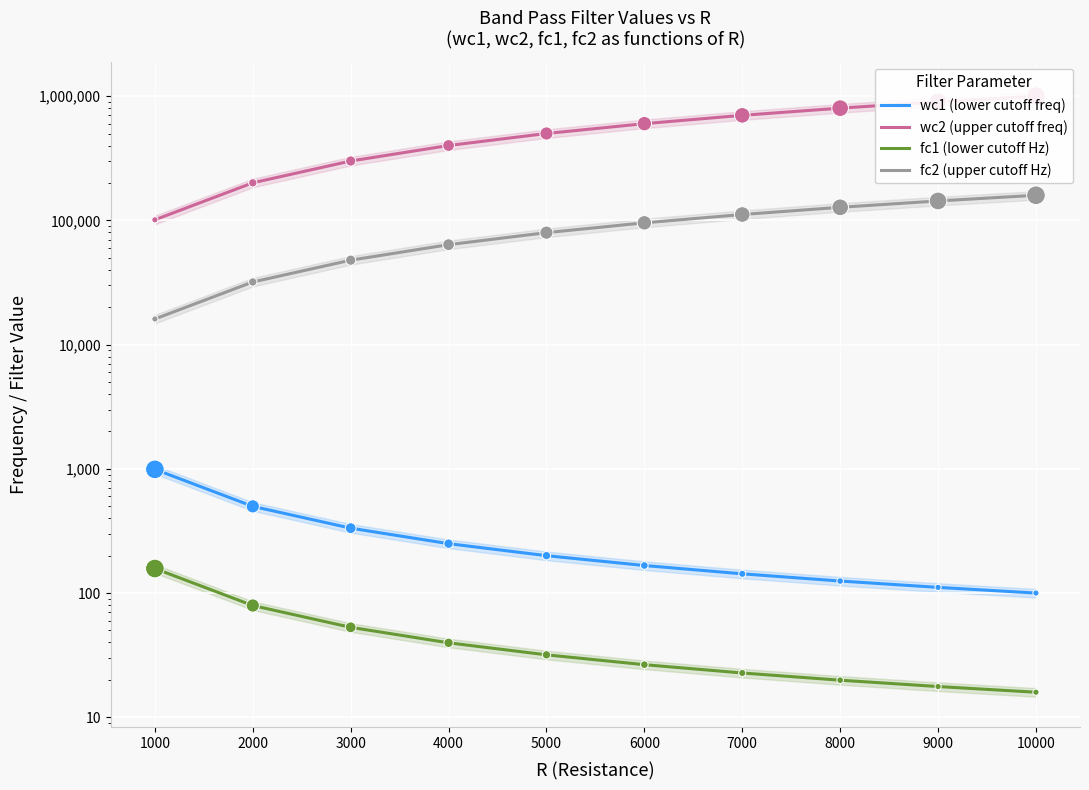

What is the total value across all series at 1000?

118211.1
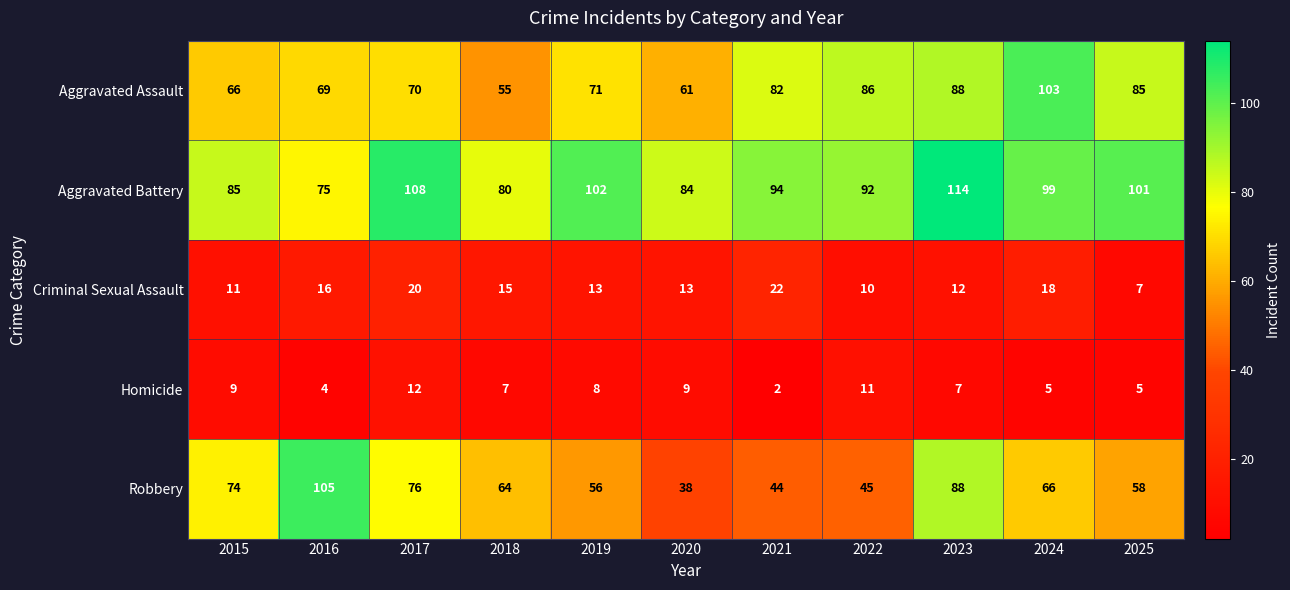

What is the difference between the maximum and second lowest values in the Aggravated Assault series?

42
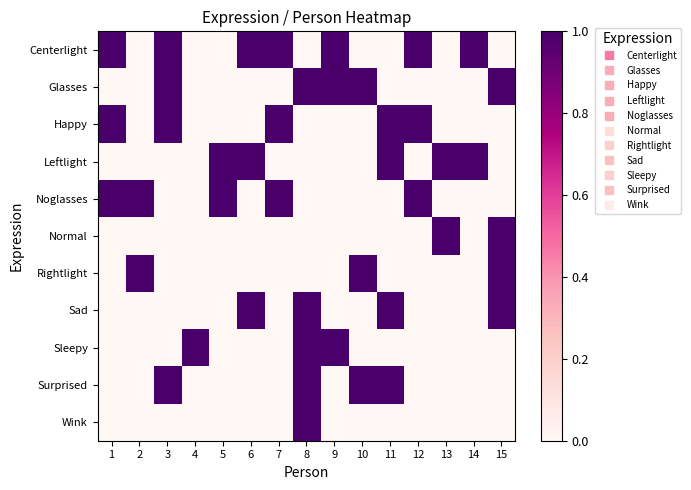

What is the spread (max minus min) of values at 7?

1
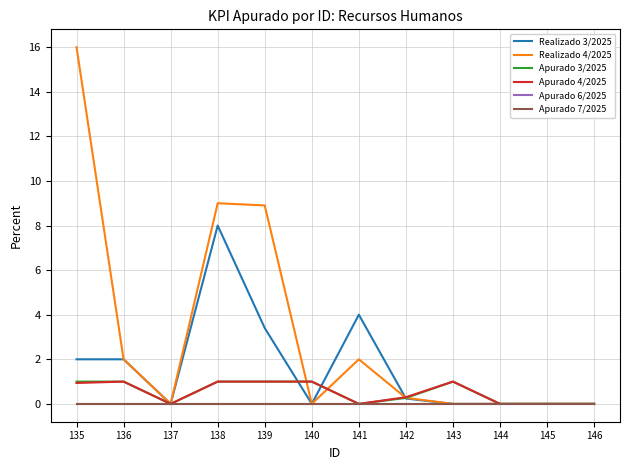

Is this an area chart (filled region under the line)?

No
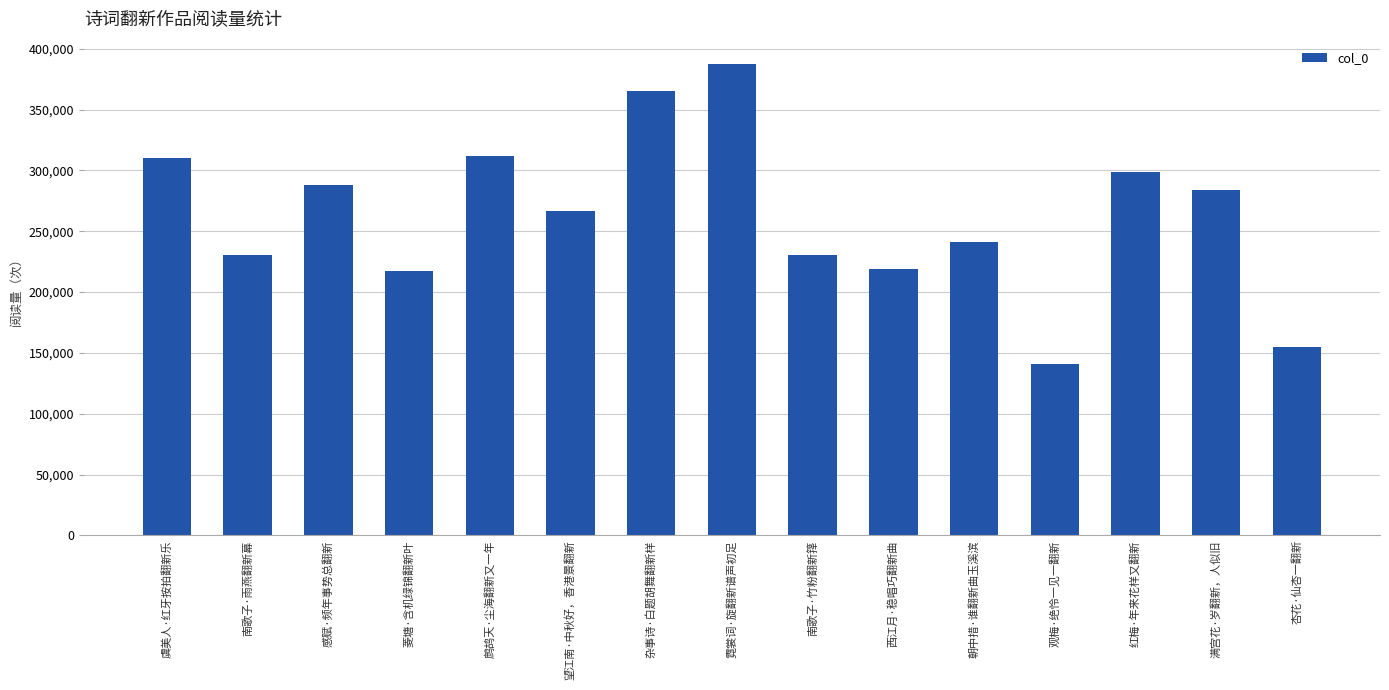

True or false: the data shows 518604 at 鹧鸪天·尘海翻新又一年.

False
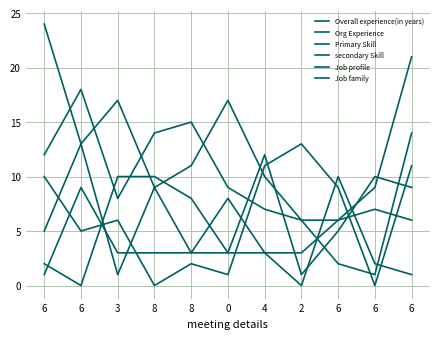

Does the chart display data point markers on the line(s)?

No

****************************************

§ **WORK TO COMPLETE**: Count the lines in the listing above that contain the string "values", matching case exactly, and give only that number.

§ **TASK RESULT**: 2